Mémoires de ma vie, avec déjà le recul de l’âge et une pause d’inaction — un peu comme pour les Mémoires de Voltaire —,  est une réflexion rapide et enlevée sur ses premières années, depuis sa naissance à Saint-Malo en 1768 jusqu’à son départ de Combourg en 1786, l’année de ses dix-huit ans.

Le récit lui-même, étalé sur trois « livres » (trois parties), ne fait qu’une centaine de pages et, confronté à la version finale des Mémoires d’Outre-Tombe (une comparaison qu’il faut essayer d’oublier pour ne pas se laisser noyer dans les multiples annotations et s’y perdre littéralement), révèle un premier jet spontané, sincère et continuellement émouvant, par l’évocation de ses parents, de ses camarades d’études (à Dol et à Dinan) et surtout de sa sœur Lucile, dans le cadre inoubliable du château de Combourg, vaste propriété propice à la méditation et aux terreurs juvéniles…

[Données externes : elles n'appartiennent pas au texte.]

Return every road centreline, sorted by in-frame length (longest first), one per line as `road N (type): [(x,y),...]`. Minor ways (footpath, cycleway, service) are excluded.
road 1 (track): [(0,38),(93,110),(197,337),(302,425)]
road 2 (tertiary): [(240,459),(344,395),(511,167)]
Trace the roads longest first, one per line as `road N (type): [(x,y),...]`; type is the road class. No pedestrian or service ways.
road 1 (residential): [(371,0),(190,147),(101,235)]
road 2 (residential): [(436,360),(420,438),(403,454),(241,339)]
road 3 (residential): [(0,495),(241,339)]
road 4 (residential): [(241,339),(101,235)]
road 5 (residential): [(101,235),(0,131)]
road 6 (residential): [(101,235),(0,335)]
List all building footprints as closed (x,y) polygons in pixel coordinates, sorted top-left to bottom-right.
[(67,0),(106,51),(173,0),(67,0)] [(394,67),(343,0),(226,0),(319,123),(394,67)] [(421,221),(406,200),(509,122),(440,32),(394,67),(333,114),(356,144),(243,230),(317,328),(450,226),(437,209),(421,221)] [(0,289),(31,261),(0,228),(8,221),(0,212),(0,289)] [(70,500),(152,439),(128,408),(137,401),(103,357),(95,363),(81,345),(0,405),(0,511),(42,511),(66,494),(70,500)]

Ainsi, Mémoires de ma vie, manuscrit condensé et splendide qui ne fut connu qu’en 1874 grâce à Amélie Lenormant, nous donne une image plus intime et moins compassée (il dit même qu’il a été « royaliste par raison, bourboniste par honneur et républicain par goût ») de Chateaubriand, écrivain et poète.

 

Michel Sender.

 

[*] Mémoires de ma vie de Chateaubriand, édition préfacée et annotée par Jacques Landrin, texte établi sur le manuscrit par Martine Bercot, Le Livre de Poche classique, Librairie Générale Française, Paris, 1993 (1/1994) ; 288 pages (en couverture : Chateaubriand par Giraudet).

"Mémoires de ma vie" de Chateaubriand

[**] Concernant les Mémoires d’Outre-Tombe, j’utilise l’édition du Livre de Poche (1973) de Pierre Clarac, revue par Gérard Gengembre en 1998 pour « La Pochothèque ». (Depuis, Le Livre de Poche a adopté l’édition de Jean-Claude Berchet.)